Task prompt>
Every line of the entries with the word "down" in it should be shown.

Given entries>
######
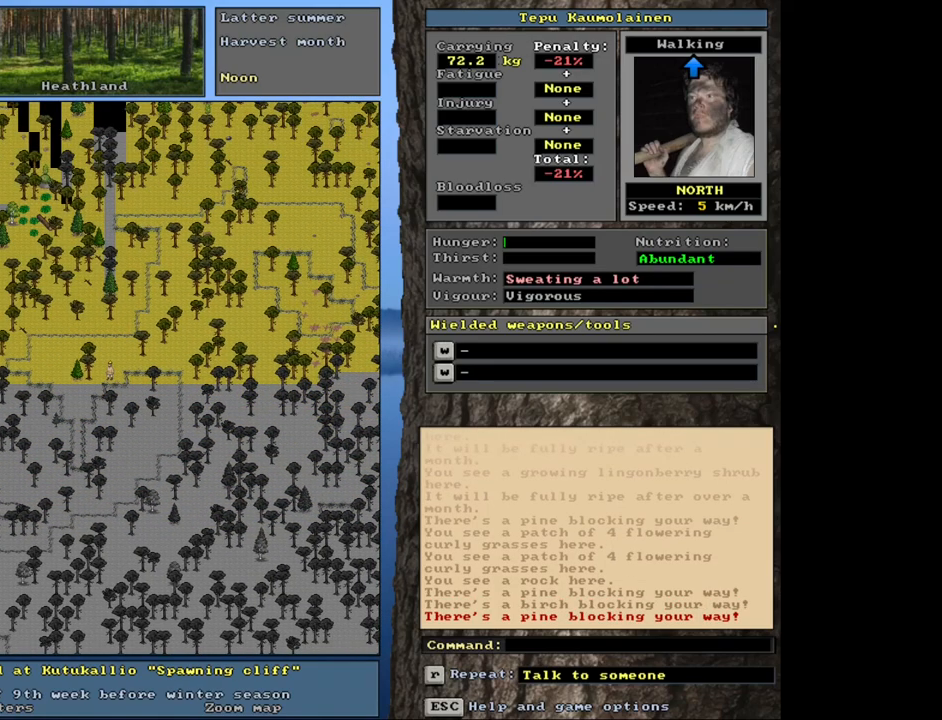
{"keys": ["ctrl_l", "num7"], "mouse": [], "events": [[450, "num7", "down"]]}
######
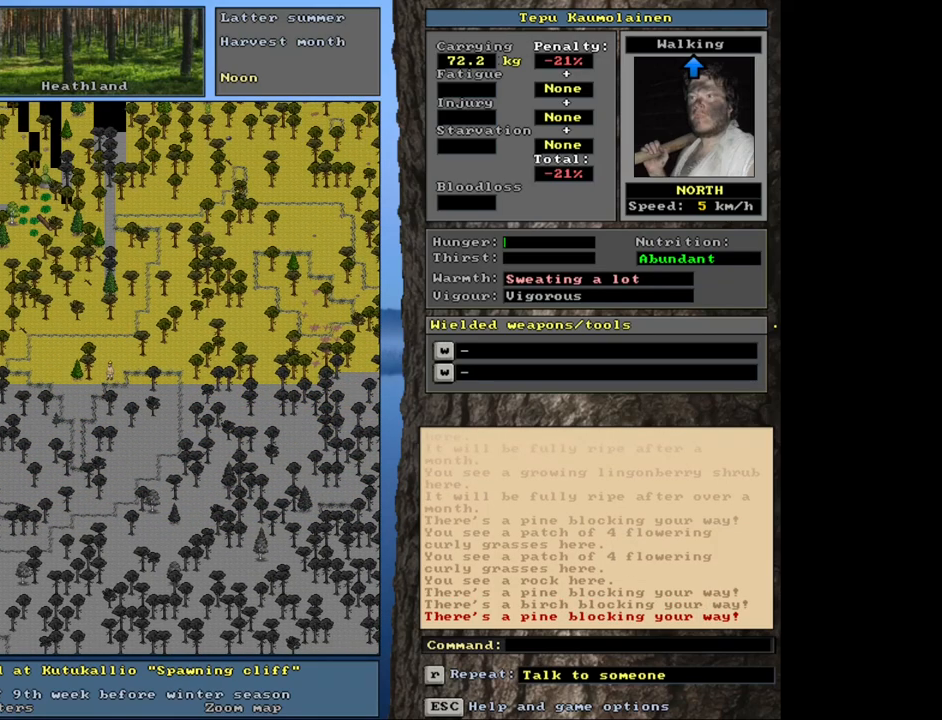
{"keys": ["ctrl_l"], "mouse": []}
######
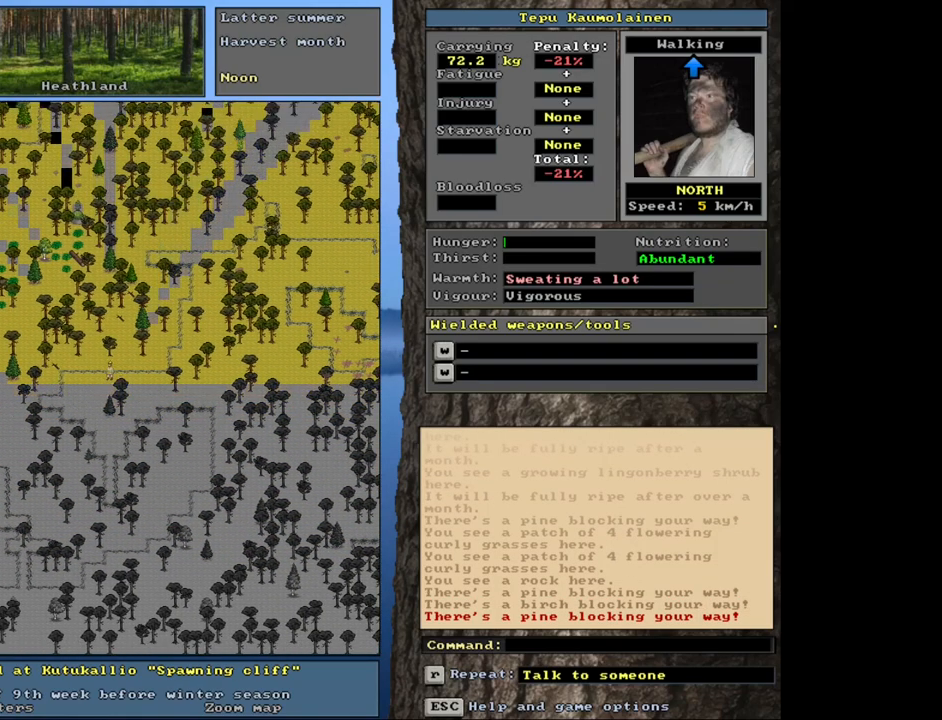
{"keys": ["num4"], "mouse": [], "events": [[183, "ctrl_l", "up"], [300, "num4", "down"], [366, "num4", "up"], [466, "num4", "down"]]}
######
Result for this task>
{"keys": ["ctrl_l", "num7"], "mouse": [], "events": [[450, "num7", "down"]]}
{"keys": ["num4"], "mouse": [], "events": [[183, "ctrl_l", "up"], [300, "num4", "down"], [366, "num4", "up"], [466, "num4", "down"]]}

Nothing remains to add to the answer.